Subject: Re: ZFS benchmark results
To: None <tech-perform@netbsd.org>
From: Jed Davis <jdev@panix.com>
List: tech-perform
Date: 11/27/2005 11:52:08
Michiel Buddingh' <ajuin@stack.nl> writes:

> On 2005-11-18, Matthias Scheler <tron@zhadum.org.uk> wrote:
>
>> (*) http://opensolaris.org/os/community/zfs/
>
> From that document:
> | "All operations are copy-on-write transactions, so the on-disk state is
> | always valid."
>
> Sounds like another way of saying "log-structured filesystem", and ZFS'
> featureset and performance (notice the high CPU load) seem to confirm that.
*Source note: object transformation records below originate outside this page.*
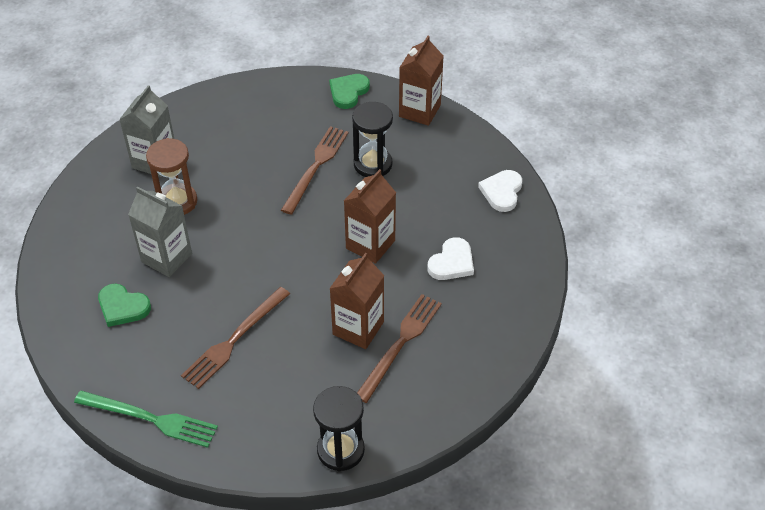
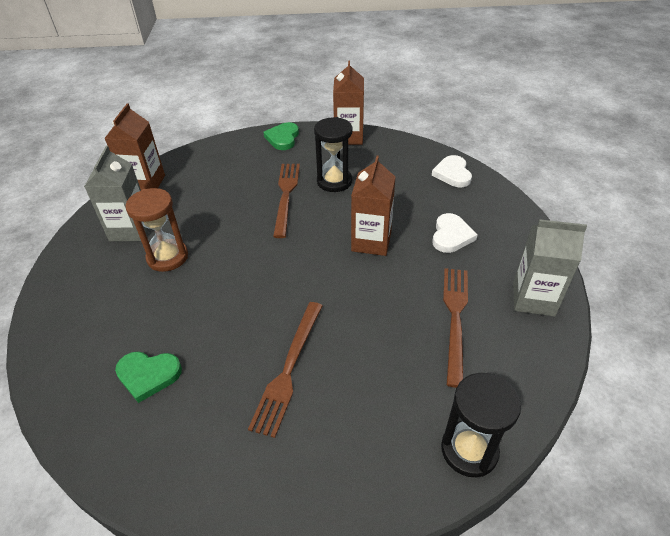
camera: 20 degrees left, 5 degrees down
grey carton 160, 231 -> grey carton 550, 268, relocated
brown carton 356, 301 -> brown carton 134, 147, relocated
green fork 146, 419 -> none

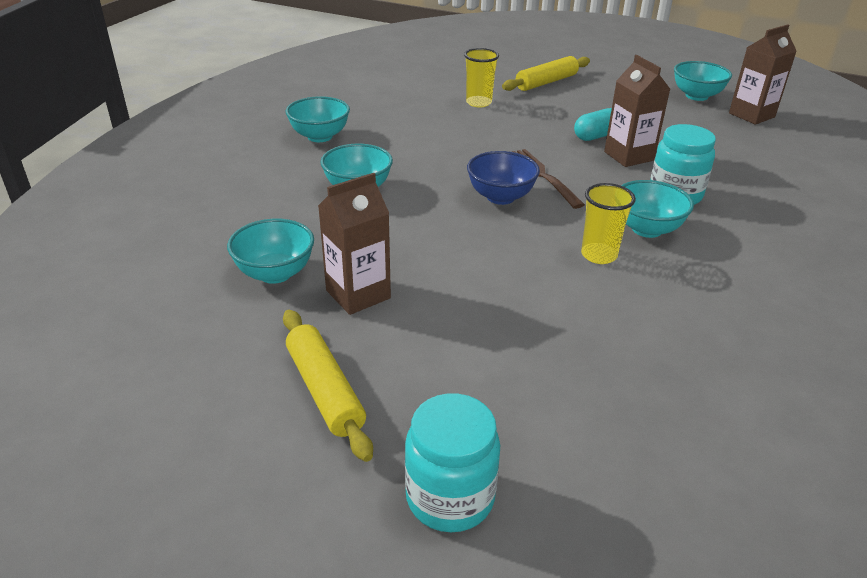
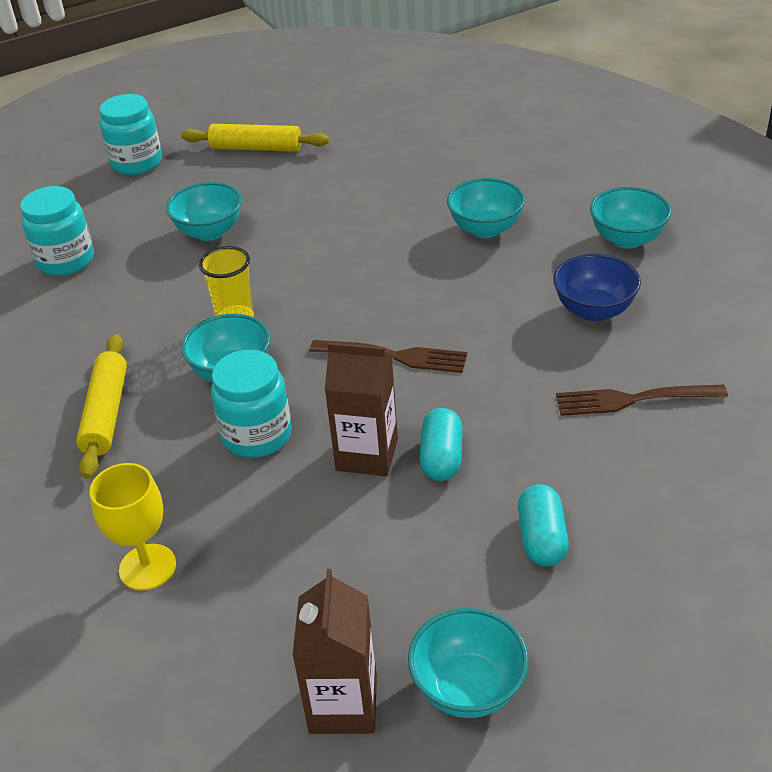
camera: 130 degrees right, 5 degrees up
yellow cup 481, 78 -> brown fork 642, 400
yellow rolling pin 546, 73 -> yellow rolling pin 101, 406, relocated
blue bowl 503, 178 -> blue bowl 597, 287, relocated
brown carton 354, 244 -> none
turquoise bowl 270, 251 -> turquoise bowl 204, 211, relocated
none -> turquoise jar 57, 231
none -> yellow goblet 132, 527
none -> turquoise capsule 543, 525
ZFS does something not too dissimilar from reference counting[*], and
frees unused storage on a per-allocation basis when it becomes unused;
LFS uses a full-blown GC, frees storage whenever it seems reasonable,
and has to copy live data out of a segment (and all the ancestors of
that data, IIRC) in order to free the segment for new allocation.
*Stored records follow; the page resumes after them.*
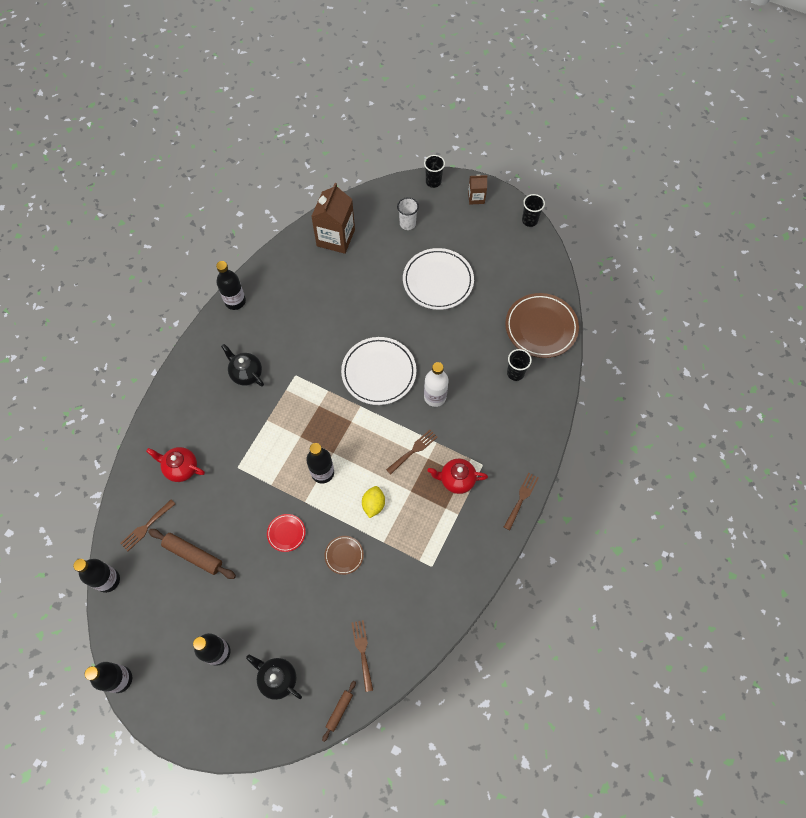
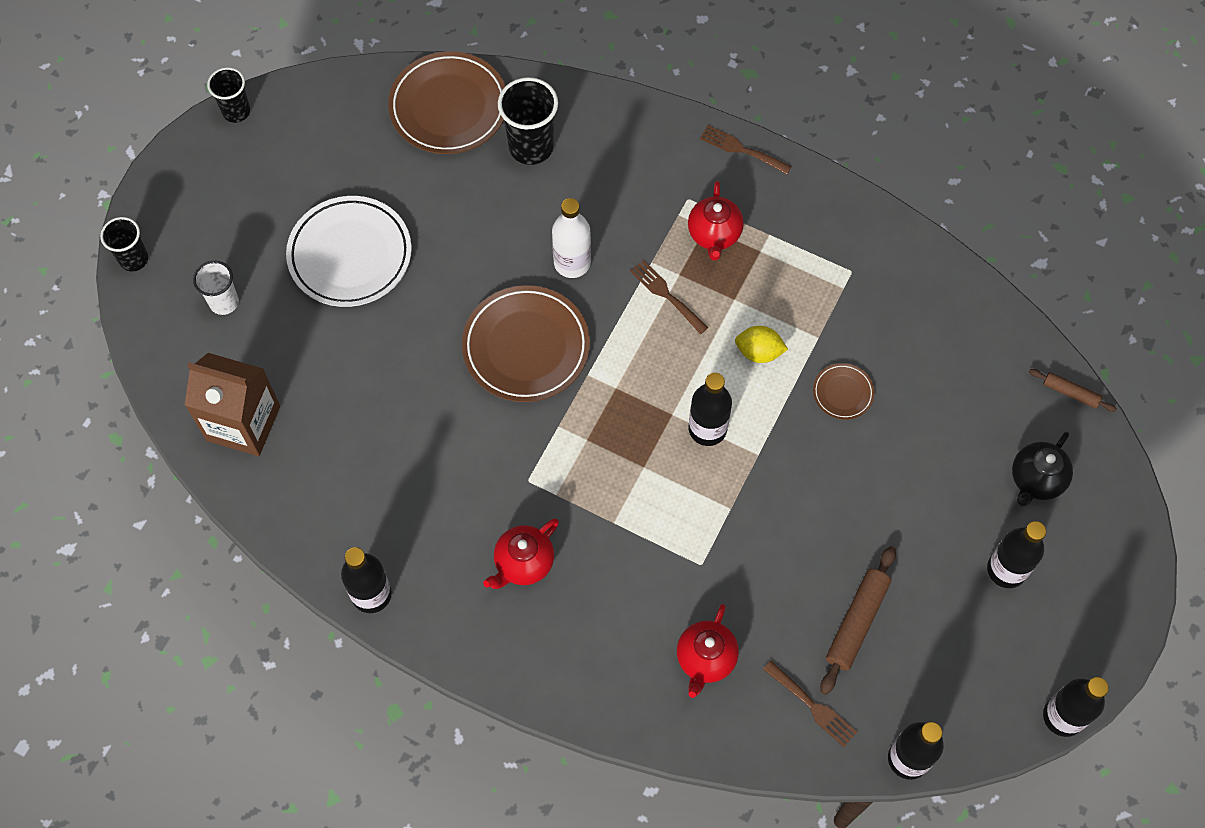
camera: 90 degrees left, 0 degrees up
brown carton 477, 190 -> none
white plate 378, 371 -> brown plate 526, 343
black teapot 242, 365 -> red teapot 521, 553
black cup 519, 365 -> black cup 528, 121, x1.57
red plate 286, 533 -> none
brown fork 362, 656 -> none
(Hm.  I don't know what ZFS does to resist fragmentation.)

> That doesn't mean it's not interesting, of course, but it would be cautious
> to see if ZFS performs similarly well when the disk is almost completely 
> full.

s/disk/storage pool/, since one can just toss in more disk space,
hardware permitting.  Anyway, I suspect ZFS will be in some trouble if
the disk is very close to full, but less than LFS.


[*] Except that reference counts require overwritable storage, which
    ZFS can't have for consistency reasons; it uses instead an
    algorithm involving transaction group serial numbers to identify
    which snapshots are within the lifetime of a deleted block.